Hace una semana, Mariela dio a luz a Alexandra, su cuarto hijo. Alexandra nació prematura y por cesárea, tras poco más de seis meses de gestación. Midió 37 centímetros y pesó poco más de un kilo. A pesar de las dificultades, la familia está radiante: en el mundo de Mariela, toda guagua es una bendición. Mariela tiene veintisiete años y le encanta la idea de tener una familia grande -siente que nunca se quedará sola-, pero el más emocionado era Antonio, el segundo de sus hijos, que tiene síndrome de Down.

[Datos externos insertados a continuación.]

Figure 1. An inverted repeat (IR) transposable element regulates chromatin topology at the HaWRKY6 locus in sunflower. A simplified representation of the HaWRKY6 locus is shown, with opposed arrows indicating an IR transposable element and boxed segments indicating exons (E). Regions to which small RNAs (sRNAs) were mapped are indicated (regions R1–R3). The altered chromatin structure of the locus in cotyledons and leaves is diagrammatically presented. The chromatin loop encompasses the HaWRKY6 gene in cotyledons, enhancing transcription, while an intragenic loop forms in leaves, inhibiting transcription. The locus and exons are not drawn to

Dos días después de la cesárea, en el hospital le dijeron a Mariela que debía irse, aunque a su hija le quedan varias semanas en incubadora. Mariela sigue bien adolorida por la operación, pero igual toma la micro muy temprano todos los días para llegar al hospital y alimentar a su guagua. Se demora poco más de una hora. Al final, lo único que le importa es poder estar ahí, al lado de ella. Por mientras, sus papás la siguen ayudando con los otros niños. Es duro, pero mejor que el nacimiento de su primer hijo. Ella tenía entonces diecisiete años, y fue en un pasillo, porque el hospital estaba lleno. Aunque le dolía mucho, cerró los ojos y aguantó en silencio. Había escuchado cómo maltrataban a gritos a otra mamá, y no quería vivir lo mismo.

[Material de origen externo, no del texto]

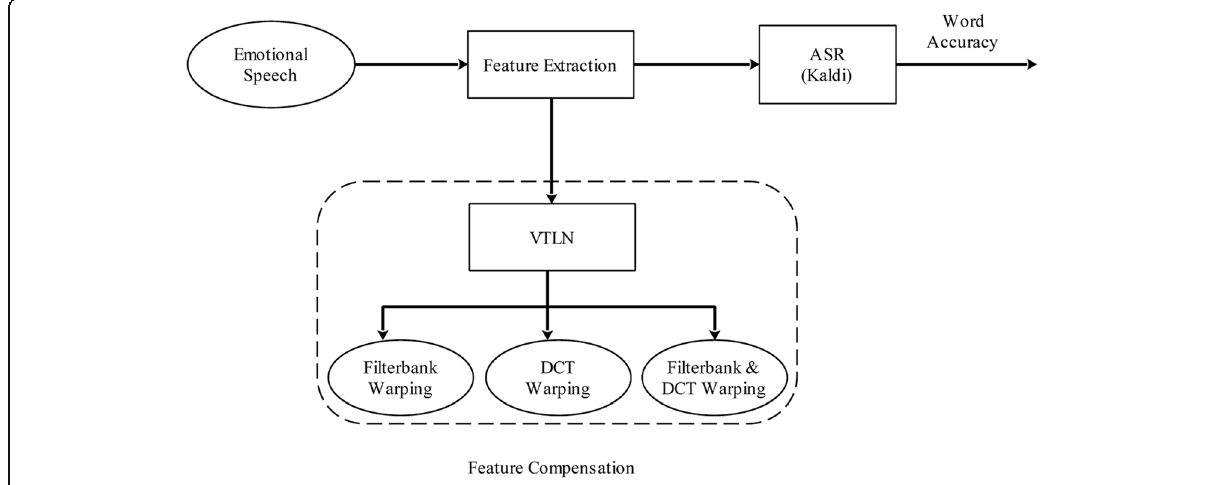
Fig. 1 The general structure of the proposed EASR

Mariela se enteró hace muy poco de que había pasado a la categoría C de Fonasa, porque gana poco más de 300 mil pesos, y ni sus cargas la eximen del copago. Es pobre para las isapres, pero rica para Fonasa. La cesárea le salió casi cien mil pesos, que es una pequeña fortuna para ella. En todo caso, lo peor será la incubadora, que cuesta dieciocho mil pesos diarios, sin contar exámenes ni remedios, y donde su guagua deberá estar unos dos meses: prefiere ni calcular. Todo por no haberle pedido a su jefe que le impusiera por el mínimo, cosa que hará apenas vuelva a trabajar.

Mariela arrienda un pequeño departamento en Quilicura, en un barrio peligroso. Le gustaría irse  de allí, para que sus niños tengan un mejor entorno. Nunca ha podido ahorrar para el subsidio. Desde que nació su primer hijo, su vida ha sido trabajar y trabajar. En la construcción, como manipuladora de alimentos, en lo que sea. Ahora es empleada doméstica. Gana un poco más, pero los trayectos son eternos. El viaje le toma por lo menos dos horas de ida y dos de vuelta. Mariela pasa entre 80 y 100 horas al mes en el transporte público, y casi siempre de pie. Además, las micros pasan cuando quieren, y muchas veces ni siquiera se detienen. Eso es un poco frustrante, sobre todo en las tardes, cuando el cansancio le gana, pero Mariela nunca ha sido quejumbrosa. Cierra los ojos y aguanta en silencio.

No creo que Mariela lea esta columna. De hecho, nunca lee el diario. Tampoco sale a protestar. Tiene mucho que trabajar, tiene niños que criar y micros que tomar. Cuando piensa en el futuro, le da un poco de miedo, pero está dispuesta a todo por sus hijos. Y si las cosas se ponen muy malas, Mariela simplemente cierra los ojos y aguanta en silencio. Como siempre.